Text block:

[Begin]

Basics¶

to start, let's import a few things we'll need:

In [ ]:
# other package imports
import json

import matplotlib.pyplot as plt  # keep this import for CI to work
from zanj import ZANJ  # saving/loading data

# maze_dataset imports
from maze_dataset import MazeDataset, MazeDatasetConfig, SolvedMaze
from maze_dataset.dataset.configs import MAZE_DATASET_CONFIGS
from maze_dataset.generation import GENERATORS_MAP, LatticeMazeGenerators
from maze_dataset.generation.default_generators import DEFAULT_GENERATORS
from maze_dataset.plotting import plot_dataset_mazes

# check the configs
print(MAZE_DATASET_CONFIGS.keys())
# for saving/loading things
LOCAL_DATA_PATH: str = "../data/maze_dataset/"
zanj: ZANJ = ZANJ(external_list_threshold=256)


def pprint_summary(summary: dict) -> None:
	"pretty print as json"
	print(json.dumps(summary, indent=2))
['test-g3-n5-a_dfs-h84385', 'demo_small-g3-n100-a_dfs-h4278', 'demo-g6-n10K-a_dfs-h8186']

You should always see test-g3-n5-a_dfs-h84385 in the list of available dataset configs above.

[End]

Dataset content:
[Begin]

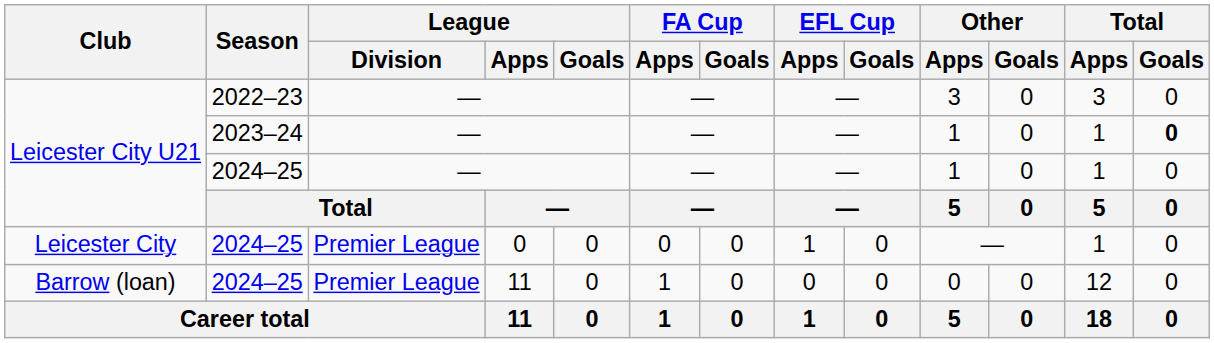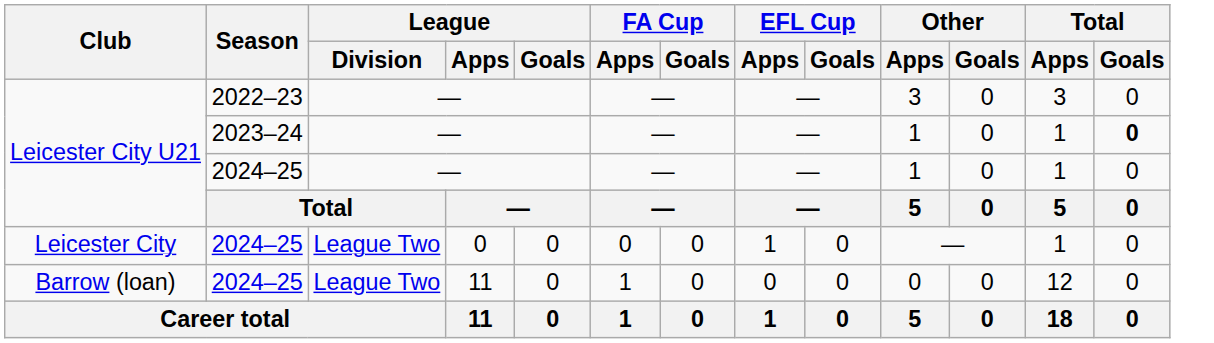Leicester City | League / Division: Premier League -> League Two
Barrow (loan) | League / Division: Premier League -> League Two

[End]

To-do list:
#1 Render this sentence from the Basics text into Spanish: "You should always see test-g3-n5-a_dfs-h84385 in the list of available dataset configs above."
#2 Quote the Basics text word for word, starting with "# for saving/loading" and going on through "dataset configs above.".
#3 Continue the Basics text on the maze dataset library from the point where it stops.
The lines have no connection to the Basics text on the maze dataset library.

Results for the exercise:
#1 Siempre deberías ver test-g3-n5-a_dfs-h84385 en la lista de configuraciones de conjuntos de datos disponibles de arriba.

#2
# for saving/loading things
LOCAL_DATA_PATH: str = "../data/maze_dataset/"
zanj: ZANJ = ZANJ(external_list_threshold=256)


def pprint_summary(summary: dict) -> None:
	"pretty print as json"
	print(json.dumps(summary, indent=2))
['test-g3-n5-a_dfs-h84385', 'demo_small-g3-n100-a_dfs-h4278', 'demo-g6-n10K-a_dfs-h8186']

You should always see test-g3-n5-a_dfs-h84385 in the list of available dataset configs above.

#3
Now, let's set up our initial config and dataset:

In [2]:
cfg: MazeDatasetConfig = MazeDatasetConfig(
	name="test",  # name is only for you to keep track of things
	grid_n=5,  # number of rows/columns in the lattice
	n_mazes=4,  # number of mazes to generate
	maze_ctor=LatticeMazeGenerators.gen_dfs,  # algorithm to generate the maze
	# there are a few more arguments here, to be discussed later
)

# each config will use this function to get the name of the dataset
# it contains some basic info about the algorithm, size, and number of mazes
# at the end after "h" is a stable hash of the config to avoid collisions
print(cfg.to_fname())
test-g5-n4-a_dfs-h45604
In [3]:
# to create a dataset, just call MazeDataset.from_config
dataset: MazeDataset = MazeDataset.from_config(
	# your config
	cfg,
	# and all this below is completely optional
	do_download=False,
	load_local=False,
	do_generate=True,
	save_local=True,
	local_base_path=LOCAL_DATA_PATH,
	verbose=True,
	zanj=zanj,
	gen_parallel=False,  # parallel generation has overhead, not worth it unless you're doing a lot of mazes
)
trying to get the dataset 'test-g5-n4-a_dfs-h45604'
generating dataset...
generating & solving mazes: 100%|██████████| 4/4 [00:00<00:00, 550.43maze/s]
saving dataset to ../data/maze_dataset/test-g5-n4-a_dfs-h45604.zanj
Got dataset test with 4 items. output.cfg.to_fname() = 'test-g5-n4-a_dfs-h45604'

now that we have our dataset, let's take a look at it!

In [4]:
plot_dataset_mazes(
	dataset,
	count=None,
)  # for large datasets, set the count to some int to just plot the first few
Out[4]:
(<Figure size 400x200 with 4 Axes>,
 array([<Axes: >, <Axes: >, <Axes: >, <Axes: >], dtype=object))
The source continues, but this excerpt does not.